Job:
Pictures are not part of the copy. Reproduce all the records exactly.

Extracted material:
——

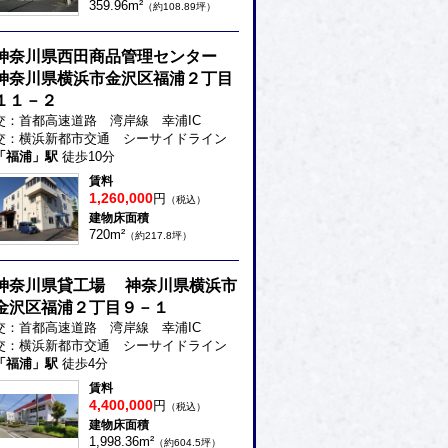
359.96m²
（約108.89坪）
神奈川県西田商品管理センター
神奈川県横浜市金沢区福浦２丁目
１１－２
交：首都高速道路 湾岸線 幸浦IC
交：横浜新都市交通 シーサイドライン
「福浦」駅
徒歩10分
賃料
1,260,000
円
（税込）
建物床面積
720m²
（約217.8坪）
神奈川県貸工場 神奈川県横浜市
金沢区福浦２丁目９－１
交：首都高速道路 湾岸線 幸浦IC
交：横浜新都市交通 シーサイドライン
「福浦」駅
徒歩4分
賃料
4,400,000
円
（税込）
建物床面積
1,998.36m²
（約604.5坪）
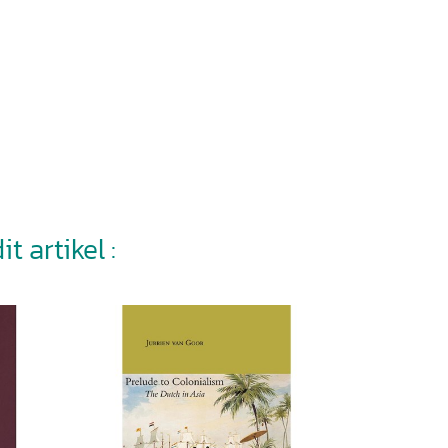
t artikel :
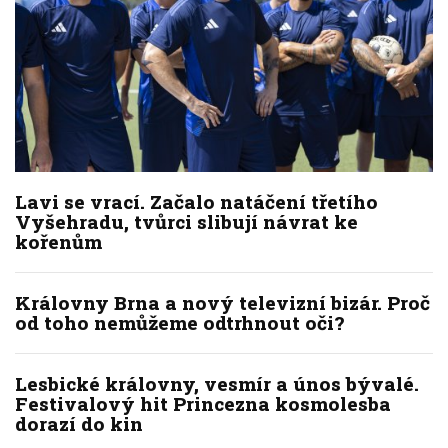
Lavi se vrací. Začalo natáčení třetího
Vyšehradu, tvůrci slibují návrat ke
kořenům
Královny Brna a nový televizní bizár. Proč
od toho nemůžeme odtrhnout oči?
Lesbické královny, vesmír a únos bývalé.
Festivalový hit Princezna kosmolesba
dorazí do kin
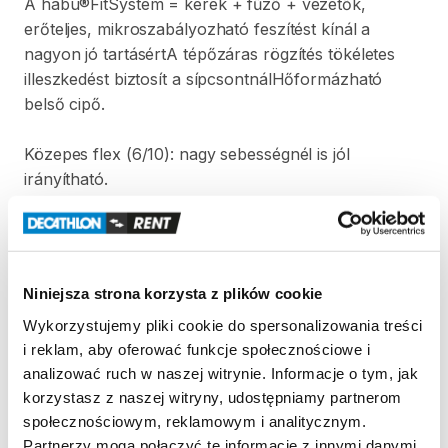
A
habu®FitSystem
=
kerék
+
fűző
+
vezetők
​,​
erőteljes
​,​
mikroszabályozható
feszítést
kínál
a
nagyon
jó
tartásértA
tépőzáras
rögzítés
tökéletes
illeszkedést
biztosít
a
sípcsontnálHőformázható
belső
cipő.
Közepes
flex
(6
​/​
10):
nagy
sebességnél
is
jól
irányítható.
10
mm
vastag
szivacs
a
saroknál:
jól
tartja
a
lábat
nagy
sebességnél
is.
EVA
talpa
80%
levegőt
tartalmaz
​,​
könnyű
​,​
Niniejsza strona korzysta z plików cookie
ütéscsillapító
és
hőszigetelő.
Wykorzystujemy pliki cookie do spersonalizowania treści
Kétzónás
rögzítés:
habu®FitSystem
mikroállításokkal
i reklam, aby oferować funkcje społecznościowe i
és
tépőzárral
a
lábszáron.
analizować ruch w naszej witrynie. Informacje o tym, jak
Ultralight
mélyen
barázdált
talpa
jó
tapadást
biztosít
korzystasz z naszej witryny, udostępniamy partnerom
bármilyen
havon.
społecznościowym, reklamowym i analitycznym.
Partnerzy mogą połączyć te informacje z innymi danymi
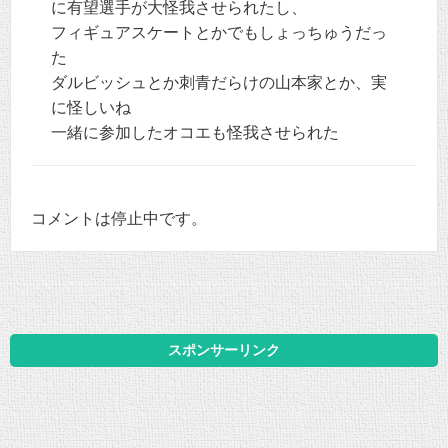
に有望選手が大怪我させられたし、
フィギュアスケートとかでもしょっちゅうだっ
た
ダルビッシュとか刺青だらけの山本家とか、実
に怪しいね
一緒に参加したオコエも怪我させられた
コメントは停止中です。
スポンサーリンク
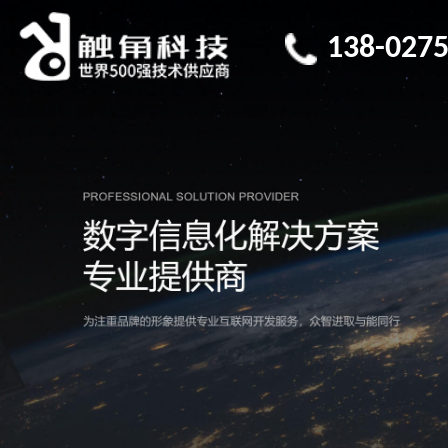
138-0275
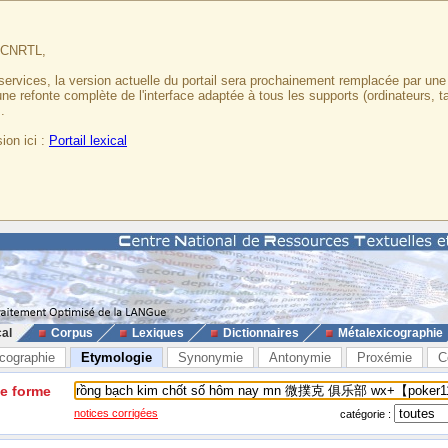
u CNRTL,
services, la version actuelle du portail sera prochainement remplacée par un
 une refonte complète de l'interface adaptée à tous les supports (ordinateurs, t
.
ion ici :
Portail lexical
cal
Corpus
Lexiques
Dictionnaires
Métalexicographie
cographie
Etymologie
Synonymie
Antonymie
Proxémie
C
ne forme
notices corrigées
catégorie :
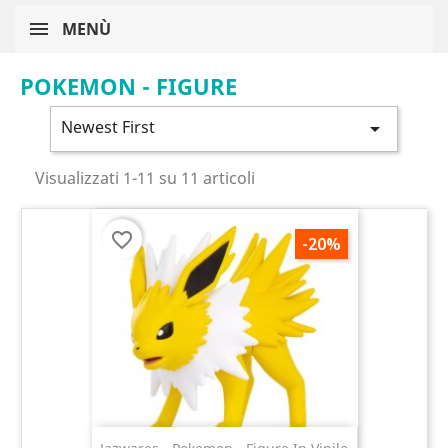
MENÙ
POKEMON - FIGURE
Newest First

Visualizzati 1-11 su 11 articoli
favorite_border
-20%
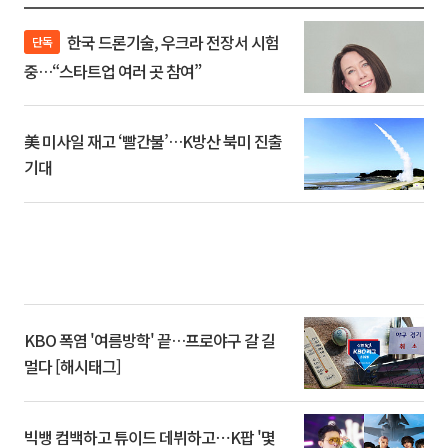
한국 드론기술, 우크라 전장서 시험
단독
중…“스타트업 여러 곳 참여”
美 미사일 재고 ‘빨간불’…K방산 북미 진출
기대
KBO 폭염 '여름방학' 끝…프로야구 갈 길
멀다 [해시태그]
빅뱅 컴백하고 튜이드 데뷔하고⋯K팝 '몇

——

Response to the task:
359.96m²
（約108.89坪）
神奈川県西田商品管理センター
神奈川県横浜市金沢区福浦２丁目
１１－２
交：首都高速道路 湾岸線 幸浦IC
交：横浜新都市交通 シーサイドライン
「福浦」駅
徒歩10分
賃料
1,260,000
円
（税込）
建物床面積
720m²
（約217.8坪）
神奈川県貸工場 神奈川県横浜市
金沢区福浦２丁目９－１
交：首都高速道路 湾岸線 幸浦IC
交：横浜新都市交通 シーサイドライン
「福浦」駅
徒歩4分
賃料
4,400,000
円
（税込）
建物床面積
1,998.36m²
（約604.5坪）
t artikel :
Lavi se vrací. Začalo natáčení třetího
Vyšehradu, tvůrci slibují návrat ke
kořenům
Královny Brna a nový televizní bizár. Proč
od toho nemůžeme odtrhnout oči?
Lesbické královny, vesmír a únos bývalé.
Festivalový hit Princezna kosmolesba
dorazí do kin
A
habu®FitSystem
=
kerék
+
fűző
+
vezetők
​,​
erőteljes
​,​
mikroszabályozható
feszítést
kínál
a
nagyon
jó
tartásértA
tépőzáras
rögzítés
tökéletes
illeszkedést
biztosít
a
sípcsontnálHőformázható
belső
cipő.
Közepes
flex
(6
​/​
10):
nagy
sebességnél
is
jól
irányítható.
10
mm
vastag
szivacs
a
saroknál:
jól
tartja
a
lábat
nagy
sebességnél
is.
EVA
talpa
80%
levegőt
tartalmaz
​,​
könnyű
​,​
Niniejsza strona korzysta z plików cookie
ütéscsillapító
és
hőszigetelő.
Wykorzystujemy pliki cookie do spersonalizowania treści
Kétzónás
rögzítés:
habu®FitSystem
mikroállításokkal
i reklam, aby oferować funkcje społecznościowe i
és
tépőzárral
a
lábszáron.
analizować ruch w naszej witrynie. Informacje o tym, jak
Ultralight
mélyen
barázdált
talpa
jó
tapadást
biztosít
korzystasz z naszej witryny, udostępniamy partnerom
bármilyen
havon.
społecznościowym, reklamowym i analitycznym.
Partnerzy mogą połączyć te informacje z innymi danymi
に有望選手が大怪我させられたし、
フィギュアスケートとかでもしょっちゅうだっ
た
ダルビッシュとか刺青だらけの山本家とか、実
に怪しいね
一緒に参加したオコエも怪我させられた
コメントは停止中です。
スポンサーリンク
138-0275
u CNRTL,
services, la version actuelle du portail sera prochainement remplacée par un
 une refonte complète de l'interface adaptée à tous les supports (ordinateurs, t
.
ion ici :
Portail lexical
cal
Corpus
Lexiques
Dictionnaires
Métalexicographie
cographie
Etymologie
Synonymie
Antonymie
Proxémie
C
ne forme
notices corrigées
catégorie :
MENÙ
POKEMON - FIGURE
Newest First

Visualizzati 1-11 su 11 articoli
favorite_border
-20%
한국 드론기술, 우크라 전장서 시험
단독
중…“스타트업 여러 곳 참여”
美 미사일 재고 ‘빨간불’…K방산 북미 진출
기대
KBO 폭염 '여름방학' 끝…프로야구 갈 길
멀다 [해시태그]
빅뱅 컴백하고 튜이드 데뷔하고⋯K팝 '몇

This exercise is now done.